_TAREA A_
Según el fragmento seleccionado, ¿qué es mejor decir encogiendo levemente los hombros?

_FRAGMENTO SELECCIONADO_
POR CADA TRES ROLLOS DE PAPEL HIGIÉNICO TE REGALAMOS UNA MIERDA.


Hay una alerta general entre las personas cuando ven a un hombre con mis años sentado, tranquilamente, leyendo su librito en una plaza. Las personas se te acercan y duramente inquieren: ¿Qué haces solo, compañero, ahí sentado? .
Inútil será que le diga uno que no está solo, que anda elucubrando con Fernando Pessoa o con la mordaz lucidez de de Saul Bellow, inútil contestarles que andaba uno, hasta que llegaron los samaritanos del comportamiento social a darnos la barrila, mirando como Prouts a las muchachas en flor o que estuvimos ensimismados en la caída de la tarde, tan lenta, tan agónica cada día.
Es mejor callar o decir encogiendo levemente los hombros “aquí estamos” como si con esa sentencia existencialista pudiéramos exorcizar por fin los buenos sentimientos de los pesados de turno.

_TAREA B_
Sustituye «Certificate» por «Certificado» en el listado, comenzando por su inicio y terminando en la línea que contiene «search. As rates», ambas incluidas. Reproduce solo esas líneas y deja todo lo demás sin cambios.

_DATOS DE ENTRADA_
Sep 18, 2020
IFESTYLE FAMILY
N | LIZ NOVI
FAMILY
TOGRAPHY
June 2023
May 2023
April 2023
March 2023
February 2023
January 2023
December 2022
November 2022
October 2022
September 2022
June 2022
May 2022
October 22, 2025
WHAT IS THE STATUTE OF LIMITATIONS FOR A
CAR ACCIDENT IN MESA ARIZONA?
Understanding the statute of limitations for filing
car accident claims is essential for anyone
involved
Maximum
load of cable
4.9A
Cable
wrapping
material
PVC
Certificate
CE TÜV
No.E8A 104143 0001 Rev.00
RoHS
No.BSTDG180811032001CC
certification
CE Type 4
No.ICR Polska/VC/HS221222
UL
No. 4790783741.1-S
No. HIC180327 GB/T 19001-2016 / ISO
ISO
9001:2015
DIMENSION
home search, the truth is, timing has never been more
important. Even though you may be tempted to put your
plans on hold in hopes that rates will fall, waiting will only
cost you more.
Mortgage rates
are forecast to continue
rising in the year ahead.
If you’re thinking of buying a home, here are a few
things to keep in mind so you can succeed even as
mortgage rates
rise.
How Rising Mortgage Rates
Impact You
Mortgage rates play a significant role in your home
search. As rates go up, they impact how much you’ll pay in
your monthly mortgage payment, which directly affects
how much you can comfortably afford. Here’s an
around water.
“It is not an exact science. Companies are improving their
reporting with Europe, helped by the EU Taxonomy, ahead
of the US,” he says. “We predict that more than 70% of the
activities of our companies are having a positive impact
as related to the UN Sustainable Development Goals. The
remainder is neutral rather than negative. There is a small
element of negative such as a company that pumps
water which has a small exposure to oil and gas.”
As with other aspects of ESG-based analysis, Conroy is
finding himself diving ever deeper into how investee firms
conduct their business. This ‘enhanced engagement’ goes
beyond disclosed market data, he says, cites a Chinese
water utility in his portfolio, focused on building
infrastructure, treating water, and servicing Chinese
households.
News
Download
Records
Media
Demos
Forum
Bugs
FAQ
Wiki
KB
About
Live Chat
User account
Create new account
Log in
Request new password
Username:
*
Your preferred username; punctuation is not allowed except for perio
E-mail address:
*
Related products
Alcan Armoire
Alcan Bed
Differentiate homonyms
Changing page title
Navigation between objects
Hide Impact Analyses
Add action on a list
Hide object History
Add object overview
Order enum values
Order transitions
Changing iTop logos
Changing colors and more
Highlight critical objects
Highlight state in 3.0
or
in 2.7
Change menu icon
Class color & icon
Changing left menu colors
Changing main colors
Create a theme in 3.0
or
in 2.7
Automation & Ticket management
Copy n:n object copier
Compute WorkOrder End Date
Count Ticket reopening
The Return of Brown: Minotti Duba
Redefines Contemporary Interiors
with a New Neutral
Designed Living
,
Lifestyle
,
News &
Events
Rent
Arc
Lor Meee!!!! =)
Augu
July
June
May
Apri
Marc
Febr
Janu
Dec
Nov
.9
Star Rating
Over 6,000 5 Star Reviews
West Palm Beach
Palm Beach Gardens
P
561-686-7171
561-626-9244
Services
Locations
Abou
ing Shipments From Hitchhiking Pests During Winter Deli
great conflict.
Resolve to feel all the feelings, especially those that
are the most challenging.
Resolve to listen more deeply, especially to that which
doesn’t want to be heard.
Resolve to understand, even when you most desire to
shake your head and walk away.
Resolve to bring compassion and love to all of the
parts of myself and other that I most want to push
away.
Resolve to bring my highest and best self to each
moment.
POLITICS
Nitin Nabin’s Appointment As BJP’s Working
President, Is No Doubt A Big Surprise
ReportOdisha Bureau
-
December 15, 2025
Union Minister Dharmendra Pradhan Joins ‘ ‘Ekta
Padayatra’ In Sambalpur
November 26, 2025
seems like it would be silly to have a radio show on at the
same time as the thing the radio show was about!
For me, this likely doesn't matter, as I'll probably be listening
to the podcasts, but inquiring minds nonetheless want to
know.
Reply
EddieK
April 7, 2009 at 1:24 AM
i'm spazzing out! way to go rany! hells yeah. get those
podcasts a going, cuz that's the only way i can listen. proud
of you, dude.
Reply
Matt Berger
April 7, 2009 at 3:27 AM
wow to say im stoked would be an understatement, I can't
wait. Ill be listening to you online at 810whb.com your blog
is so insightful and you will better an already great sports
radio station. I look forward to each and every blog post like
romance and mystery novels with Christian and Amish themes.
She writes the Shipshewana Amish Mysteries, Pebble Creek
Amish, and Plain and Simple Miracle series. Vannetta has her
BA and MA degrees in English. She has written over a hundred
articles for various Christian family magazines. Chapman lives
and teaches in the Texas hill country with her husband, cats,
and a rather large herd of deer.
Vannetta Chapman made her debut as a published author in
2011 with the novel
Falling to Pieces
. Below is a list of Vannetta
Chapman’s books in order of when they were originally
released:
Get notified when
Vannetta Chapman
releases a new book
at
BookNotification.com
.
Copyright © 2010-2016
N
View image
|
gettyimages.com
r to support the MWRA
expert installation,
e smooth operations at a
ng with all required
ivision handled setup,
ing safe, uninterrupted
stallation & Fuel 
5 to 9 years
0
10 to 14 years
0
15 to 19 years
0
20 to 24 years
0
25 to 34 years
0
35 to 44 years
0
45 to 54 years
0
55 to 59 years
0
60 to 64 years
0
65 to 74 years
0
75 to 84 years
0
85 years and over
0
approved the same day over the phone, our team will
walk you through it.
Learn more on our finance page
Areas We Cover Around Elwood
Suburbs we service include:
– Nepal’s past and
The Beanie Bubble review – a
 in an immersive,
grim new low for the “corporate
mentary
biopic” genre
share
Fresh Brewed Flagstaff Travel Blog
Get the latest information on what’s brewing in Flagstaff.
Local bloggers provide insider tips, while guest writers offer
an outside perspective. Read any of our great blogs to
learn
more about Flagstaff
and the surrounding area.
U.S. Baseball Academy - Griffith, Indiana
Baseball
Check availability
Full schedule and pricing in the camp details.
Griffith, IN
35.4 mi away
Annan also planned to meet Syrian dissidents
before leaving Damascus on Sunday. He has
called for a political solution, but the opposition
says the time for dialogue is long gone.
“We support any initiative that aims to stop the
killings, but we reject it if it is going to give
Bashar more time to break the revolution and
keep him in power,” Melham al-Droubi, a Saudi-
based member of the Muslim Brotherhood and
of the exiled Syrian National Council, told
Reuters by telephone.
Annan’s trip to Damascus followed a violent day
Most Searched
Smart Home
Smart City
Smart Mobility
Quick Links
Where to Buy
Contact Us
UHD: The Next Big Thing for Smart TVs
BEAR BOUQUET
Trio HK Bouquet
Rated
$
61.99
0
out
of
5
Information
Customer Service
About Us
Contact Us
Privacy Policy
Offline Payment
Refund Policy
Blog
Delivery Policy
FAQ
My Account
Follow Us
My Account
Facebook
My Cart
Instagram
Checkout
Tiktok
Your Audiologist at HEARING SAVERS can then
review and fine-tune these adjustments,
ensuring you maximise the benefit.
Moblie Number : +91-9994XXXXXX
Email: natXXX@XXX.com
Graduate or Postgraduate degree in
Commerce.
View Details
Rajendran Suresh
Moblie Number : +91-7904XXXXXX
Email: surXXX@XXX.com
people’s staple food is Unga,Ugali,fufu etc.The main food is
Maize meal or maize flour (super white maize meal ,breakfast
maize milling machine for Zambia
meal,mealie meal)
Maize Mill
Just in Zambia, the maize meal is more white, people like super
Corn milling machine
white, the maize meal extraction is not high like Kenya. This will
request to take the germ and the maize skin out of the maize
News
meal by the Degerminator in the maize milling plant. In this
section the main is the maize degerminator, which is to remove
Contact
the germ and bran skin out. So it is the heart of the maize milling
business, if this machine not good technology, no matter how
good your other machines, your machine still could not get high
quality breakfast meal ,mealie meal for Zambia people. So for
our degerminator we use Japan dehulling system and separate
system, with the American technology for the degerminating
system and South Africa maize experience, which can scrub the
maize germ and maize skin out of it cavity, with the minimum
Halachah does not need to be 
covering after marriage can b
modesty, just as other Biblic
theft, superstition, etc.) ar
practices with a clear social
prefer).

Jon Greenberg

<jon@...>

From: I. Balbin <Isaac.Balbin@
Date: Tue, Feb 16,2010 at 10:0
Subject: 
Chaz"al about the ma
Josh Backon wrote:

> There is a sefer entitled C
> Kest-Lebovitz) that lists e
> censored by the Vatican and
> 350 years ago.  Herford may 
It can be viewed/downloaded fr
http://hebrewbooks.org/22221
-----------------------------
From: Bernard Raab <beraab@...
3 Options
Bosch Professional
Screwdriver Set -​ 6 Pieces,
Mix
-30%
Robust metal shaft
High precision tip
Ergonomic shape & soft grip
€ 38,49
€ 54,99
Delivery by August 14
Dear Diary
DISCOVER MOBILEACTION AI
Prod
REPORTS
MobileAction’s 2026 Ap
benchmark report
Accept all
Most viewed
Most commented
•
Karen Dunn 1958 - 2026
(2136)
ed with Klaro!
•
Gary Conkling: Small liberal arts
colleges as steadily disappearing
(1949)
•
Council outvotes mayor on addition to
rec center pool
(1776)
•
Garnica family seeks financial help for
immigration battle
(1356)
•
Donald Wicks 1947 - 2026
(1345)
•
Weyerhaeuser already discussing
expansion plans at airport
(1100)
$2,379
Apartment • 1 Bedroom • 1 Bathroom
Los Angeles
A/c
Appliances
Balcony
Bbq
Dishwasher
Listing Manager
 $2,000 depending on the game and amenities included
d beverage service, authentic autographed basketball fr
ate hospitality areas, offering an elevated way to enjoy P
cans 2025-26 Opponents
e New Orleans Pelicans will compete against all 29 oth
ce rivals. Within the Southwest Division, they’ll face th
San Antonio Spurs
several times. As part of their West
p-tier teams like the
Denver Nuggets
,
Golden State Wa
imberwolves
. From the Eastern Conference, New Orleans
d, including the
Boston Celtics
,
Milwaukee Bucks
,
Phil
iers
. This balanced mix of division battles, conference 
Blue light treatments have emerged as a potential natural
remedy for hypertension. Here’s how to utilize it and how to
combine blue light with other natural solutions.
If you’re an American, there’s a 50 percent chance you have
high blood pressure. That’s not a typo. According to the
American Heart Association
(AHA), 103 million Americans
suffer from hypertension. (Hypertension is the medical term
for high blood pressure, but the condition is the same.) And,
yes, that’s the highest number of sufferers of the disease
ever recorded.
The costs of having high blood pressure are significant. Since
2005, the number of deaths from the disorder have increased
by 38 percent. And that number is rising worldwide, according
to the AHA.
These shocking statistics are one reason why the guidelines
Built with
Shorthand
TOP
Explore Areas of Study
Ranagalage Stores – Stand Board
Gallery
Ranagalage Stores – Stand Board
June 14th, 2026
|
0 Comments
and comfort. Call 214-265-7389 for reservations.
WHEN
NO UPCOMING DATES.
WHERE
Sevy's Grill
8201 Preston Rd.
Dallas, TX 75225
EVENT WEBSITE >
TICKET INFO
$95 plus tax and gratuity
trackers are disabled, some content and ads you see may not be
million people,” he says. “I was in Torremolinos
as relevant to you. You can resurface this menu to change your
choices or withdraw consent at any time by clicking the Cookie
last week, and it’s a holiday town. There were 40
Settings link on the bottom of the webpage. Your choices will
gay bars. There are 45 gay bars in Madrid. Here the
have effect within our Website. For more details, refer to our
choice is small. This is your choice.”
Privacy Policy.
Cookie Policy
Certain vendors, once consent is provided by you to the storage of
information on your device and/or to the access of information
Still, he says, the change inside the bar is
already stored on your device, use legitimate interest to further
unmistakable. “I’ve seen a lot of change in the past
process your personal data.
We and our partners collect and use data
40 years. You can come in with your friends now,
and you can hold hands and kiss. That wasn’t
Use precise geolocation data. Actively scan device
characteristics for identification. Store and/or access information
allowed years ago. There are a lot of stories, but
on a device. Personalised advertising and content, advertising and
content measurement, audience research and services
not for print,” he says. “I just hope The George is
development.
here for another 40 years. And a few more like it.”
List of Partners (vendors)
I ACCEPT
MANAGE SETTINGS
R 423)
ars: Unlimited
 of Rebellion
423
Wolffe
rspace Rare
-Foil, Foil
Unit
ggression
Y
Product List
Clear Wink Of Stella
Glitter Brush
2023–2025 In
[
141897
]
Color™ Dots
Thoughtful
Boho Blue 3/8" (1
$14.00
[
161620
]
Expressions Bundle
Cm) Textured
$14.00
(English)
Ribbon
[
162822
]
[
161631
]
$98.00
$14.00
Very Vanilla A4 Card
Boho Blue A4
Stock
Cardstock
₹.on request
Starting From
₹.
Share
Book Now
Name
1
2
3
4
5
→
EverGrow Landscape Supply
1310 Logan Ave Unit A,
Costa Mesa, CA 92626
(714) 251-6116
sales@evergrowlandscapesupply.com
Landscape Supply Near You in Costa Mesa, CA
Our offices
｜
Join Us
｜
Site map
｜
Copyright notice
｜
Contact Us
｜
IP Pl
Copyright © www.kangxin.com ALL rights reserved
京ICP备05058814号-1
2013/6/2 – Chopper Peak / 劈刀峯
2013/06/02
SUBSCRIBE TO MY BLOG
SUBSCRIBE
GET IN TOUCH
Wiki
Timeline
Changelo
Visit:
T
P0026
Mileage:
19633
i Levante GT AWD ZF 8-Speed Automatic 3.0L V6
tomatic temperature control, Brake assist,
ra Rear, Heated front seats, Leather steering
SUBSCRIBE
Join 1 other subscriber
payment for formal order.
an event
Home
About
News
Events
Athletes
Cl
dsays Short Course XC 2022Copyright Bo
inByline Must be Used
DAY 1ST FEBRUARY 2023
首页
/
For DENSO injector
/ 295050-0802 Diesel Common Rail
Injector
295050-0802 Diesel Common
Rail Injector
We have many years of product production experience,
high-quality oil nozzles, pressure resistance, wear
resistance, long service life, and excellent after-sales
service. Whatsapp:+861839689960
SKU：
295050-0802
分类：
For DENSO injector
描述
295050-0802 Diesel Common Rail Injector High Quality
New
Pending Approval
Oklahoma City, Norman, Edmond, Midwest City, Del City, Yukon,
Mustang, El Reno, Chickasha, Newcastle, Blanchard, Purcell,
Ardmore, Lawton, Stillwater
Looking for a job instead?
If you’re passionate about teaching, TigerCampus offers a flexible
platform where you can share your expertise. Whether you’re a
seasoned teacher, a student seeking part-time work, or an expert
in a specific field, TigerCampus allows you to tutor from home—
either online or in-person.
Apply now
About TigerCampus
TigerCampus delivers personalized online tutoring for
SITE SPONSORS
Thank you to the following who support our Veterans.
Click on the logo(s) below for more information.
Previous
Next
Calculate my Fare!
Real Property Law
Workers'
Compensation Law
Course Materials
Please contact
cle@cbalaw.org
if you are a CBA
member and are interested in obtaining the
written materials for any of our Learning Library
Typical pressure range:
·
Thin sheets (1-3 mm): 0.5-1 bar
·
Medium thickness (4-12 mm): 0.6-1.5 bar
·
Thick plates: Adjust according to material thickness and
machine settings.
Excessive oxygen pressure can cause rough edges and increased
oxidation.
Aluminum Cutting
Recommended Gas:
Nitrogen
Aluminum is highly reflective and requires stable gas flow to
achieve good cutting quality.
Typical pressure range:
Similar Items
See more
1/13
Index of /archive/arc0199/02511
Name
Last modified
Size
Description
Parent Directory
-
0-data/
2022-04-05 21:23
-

_RESPUESTA A_
Es mejor decir «aquí estamos».

_RESPUESTA B_
Sep 18, 2020
IFESTYLE FAMILY
N | LIZ NOVI
FAMILY
TOGRAPHY
June 2023
May 2023
April 2023
March 2023
February 2023
January 2023
December 2022
November 2022
October 2022
September 2022
June 2022
May 2022
October 22, 2025
WHAT IS THE STATUTE OF LIMITATIONS FOR A
CAR ACCIDENT IN MESA ARIZONA?
Understanding the statute of limitations for filing
car accident claims is essential for anyone
involved
Maximum
load of cable
4.9A
Cable
wrapping
material
PVC
Certificado
CE TÜV
No.E8A 104143 0001 Rev.00
RoHS
No.BSTDG180811032001CC
certification
CE Type 4
No.ICR Polska/VC/HS221222
UL
No. 4790783741.1-S
No. HIC180327 GB/T 19001-2016 / ISO
ISO
9001:2015
DIMENSION
home search, the truth is, timing has never been more
important. Even though you may be tempted to put your
plans on hold in hopes that rates will fall, waiting will only
cost you more.
Mortgage rates
are forecast to continue
rising in the year ahead.
If you’re thinking of buying a home, here are a few
things to keep in mind so you can succeed even as
mortgage rates
rise.
How Rising Mortgage Rates
Impact You
Mortgage rates play a significant role in your home
search. As rates go up, they impact how much you’ll pay in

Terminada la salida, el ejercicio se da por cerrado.